Where are we all going when Twitter dies? Mastodon? Hive? Back to sitting in saggy armchairs reading chunky books? Personally, I’m hoping it’s the latter, but I’m not optimistic. Twitter, of course, has been designed by a lot of very clever people to be extremely addictive, and if everyone switches to something else, it will probably be because it’s more addictive again, prodding all our dopamine-spiking buttons in some as-yet-undiscovered sequence with which battered airport paperbacks will be even less able to compete. Which, come to think of it, means it definitely won’t be Mastodon.

Obviously, I’m hopelessly addicted to Twitter, like so many journalists who pretend we are using it for our jobs. I’ve tried to tie myself to the mast like Odysseus, installing apps that block it at certain hours or force me to take a cooling off period before I refresh the page, but I always find a way around them. Even if you delete your account entirely, there’s a 30-day cooling-off period, during which I inevitably re-up, like Odysseus with a pocketknife inside his tunic.

Elon Musk, then, may be my only hope. Soon after his acquisition of the platform, a few waggish types suggested he might be deliberately trying to tank it – to make the public discourse less toxic, maybe, or just for the lols. Recently, that opinion has become less fashionable, but I’m clinging to it like Odysseus to a fig tree – hoping that there is some galaxy-brain plan in motion in which Musk is prepared to sacrifice his fortune and reputation to let us get back to doing something useful.

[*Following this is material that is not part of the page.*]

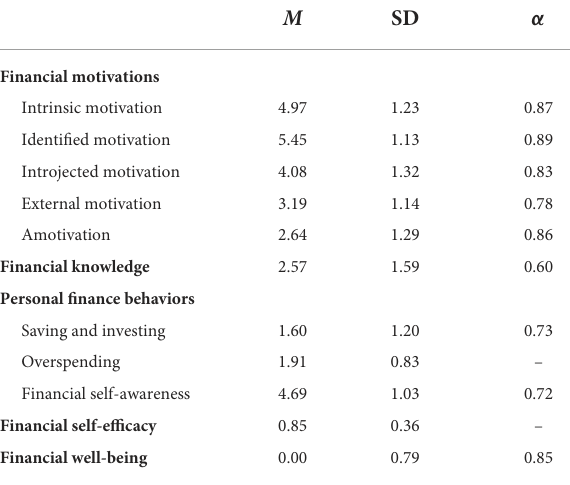
TABLE 2 Study 1 means, standard deviations, and internal reliabilities for study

Author Clay Shirky talks about “cognitive surplus”, the free mental energy we have to collaborate on projects that can be useful to humanity – and now Twitter is just a great big machine for turning all that energy into hot takes and Thanos memes. If Musk kills it, maybe his next step will be to unite us all in using that leftover thinking-space for the collective good, such as designing Mars rockets just to spite him, or something. Which would make him … Poseidon? I don’t know – I haven’t actually read the Odyssey.